■ **Assignment**: Reproduce the severance passage below word for word, in full.

■ **Text block**:
------------
In the event the Company terminates Mr. Vassilakos’ employment without cause (as defined in the Vassilakos Employment Agreement), Mr. Vassilakos will receive (i) the Accrued Obligations (as defined in the Vassilakos Employment Agreement) and (ii) severance in the amount of equal to the Vassilakos Base Salary for twelve (12) months, less applicable payroll deductions and tax withholdings. In addition, this termination will cause the vesting of all equity awards subject to the terms of the Plan held by Mr. Vassilakos and entitle Mr. Vassilakos to reimbursement of premiums associated with the continuation of health insurance benefits provided under the Vassilakos Employment Agreement during the remaining Term of Employment (as defined in the Vassilakos Employment Agreement).

 

The foregoing descriptions of the Vassilakos Employment Agreement and the Indemnification Agreement contained in this Item 5.02 do not purport to be complete descriptions of the terms and provisions therein and are qualified in their entirety by reference to the full text of the Vassilakos Employment Agreement and the Indemnification Agreement, copies of which are attached hereto as Exhibits 10.7 and 10.8, respectively, and incorporated herein by reference herein.
------------
■ **Dataset content**:
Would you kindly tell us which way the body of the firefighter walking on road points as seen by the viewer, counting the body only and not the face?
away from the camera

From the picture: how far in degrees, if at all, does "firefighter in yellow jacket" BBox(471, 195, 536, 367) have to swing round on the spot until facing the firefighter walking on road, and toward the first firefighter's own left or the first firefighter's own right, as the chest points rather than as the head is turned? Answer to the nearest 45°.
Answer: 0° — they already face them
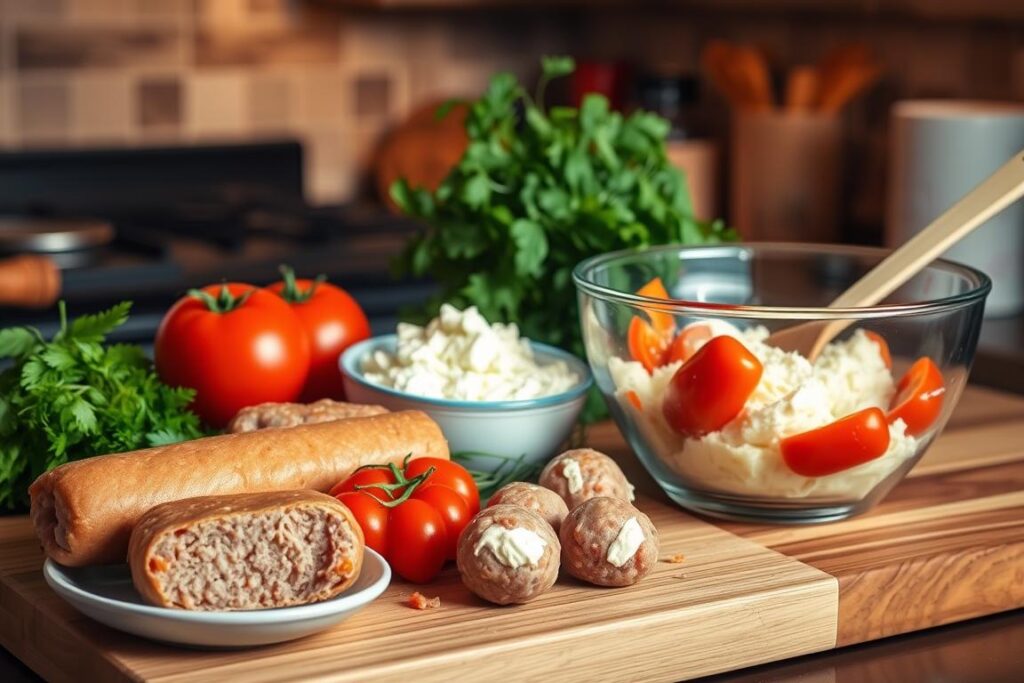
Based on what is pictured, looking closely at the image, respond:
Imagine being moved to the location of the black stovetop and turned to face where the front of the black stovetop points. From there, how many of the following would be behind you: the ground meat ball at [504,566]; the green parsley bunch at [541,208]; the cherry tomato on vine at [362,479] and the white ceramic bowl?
0

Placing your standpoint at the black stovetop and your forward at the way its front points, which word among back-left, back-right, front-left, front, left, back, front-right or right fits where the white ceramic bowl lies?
front

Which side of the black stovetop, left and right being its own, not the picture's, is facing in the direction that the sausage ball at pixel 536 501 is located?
front

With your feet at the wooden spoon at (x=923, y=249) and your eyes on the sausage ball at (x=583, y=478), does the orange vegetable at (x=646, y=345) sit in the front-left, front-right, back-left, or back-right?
front-right

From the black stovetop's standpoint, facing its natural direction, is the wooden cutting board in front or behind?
in front

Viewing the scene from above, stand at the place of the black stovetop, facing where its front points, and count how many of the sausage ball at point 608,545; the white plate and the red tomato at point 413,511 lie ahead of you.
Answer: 3

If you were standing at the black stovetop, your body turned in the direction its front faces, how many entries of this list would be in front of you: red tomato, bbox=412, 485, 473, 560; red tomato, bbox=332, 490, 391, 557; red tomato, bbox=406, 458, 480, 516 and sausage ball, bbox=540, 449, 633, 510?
4

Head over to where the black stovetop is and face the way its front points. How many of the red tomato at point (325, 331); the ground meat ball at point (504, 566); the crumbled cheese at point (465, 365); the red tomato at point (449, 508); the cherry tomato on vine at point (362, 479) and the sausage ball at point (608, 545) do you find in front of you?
6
------------
■ **Answer space**:
In the event the Company terminates Mr. Vassilakos’ employment without cause (as defined in the Vassilakos Employment Agreement), Mr. Vassilakos will receive (i) the Accrued Obligations (as defined in the Vassilakos Employment Agreement) and (ii) severance in the amount of equal to the Vassilakos Base Salary for twelve (12) months, less applicable payroll deductions and tax withholdings. In addition, this termination will cause the vesting of all equity awards subject to the terms of the Plan held by Mr. Vassilakos and entitle Mr. Vassilakos to reimbursement of premiums associated with the continuation of health insurance benefits provided under the Vassilakos Employment Agreement during the remaining Term of Employment (as defined in the Vassilakos Employment Agreement).

 

The foregoing descriptions of the Vassilakos Employment Agreement and the Indemnification Agreement contained in this Item 5.02 do not purport to be complete descriptions of the terms and provisions therein and are qualified in their entirety by reference to the full text of the Vassilakos Employment Agreement and the Indemnification Agreement, copies of which are attached hereto as Exhibits 10.7 and 10.8, respectively, and incorporated herein by reference herein.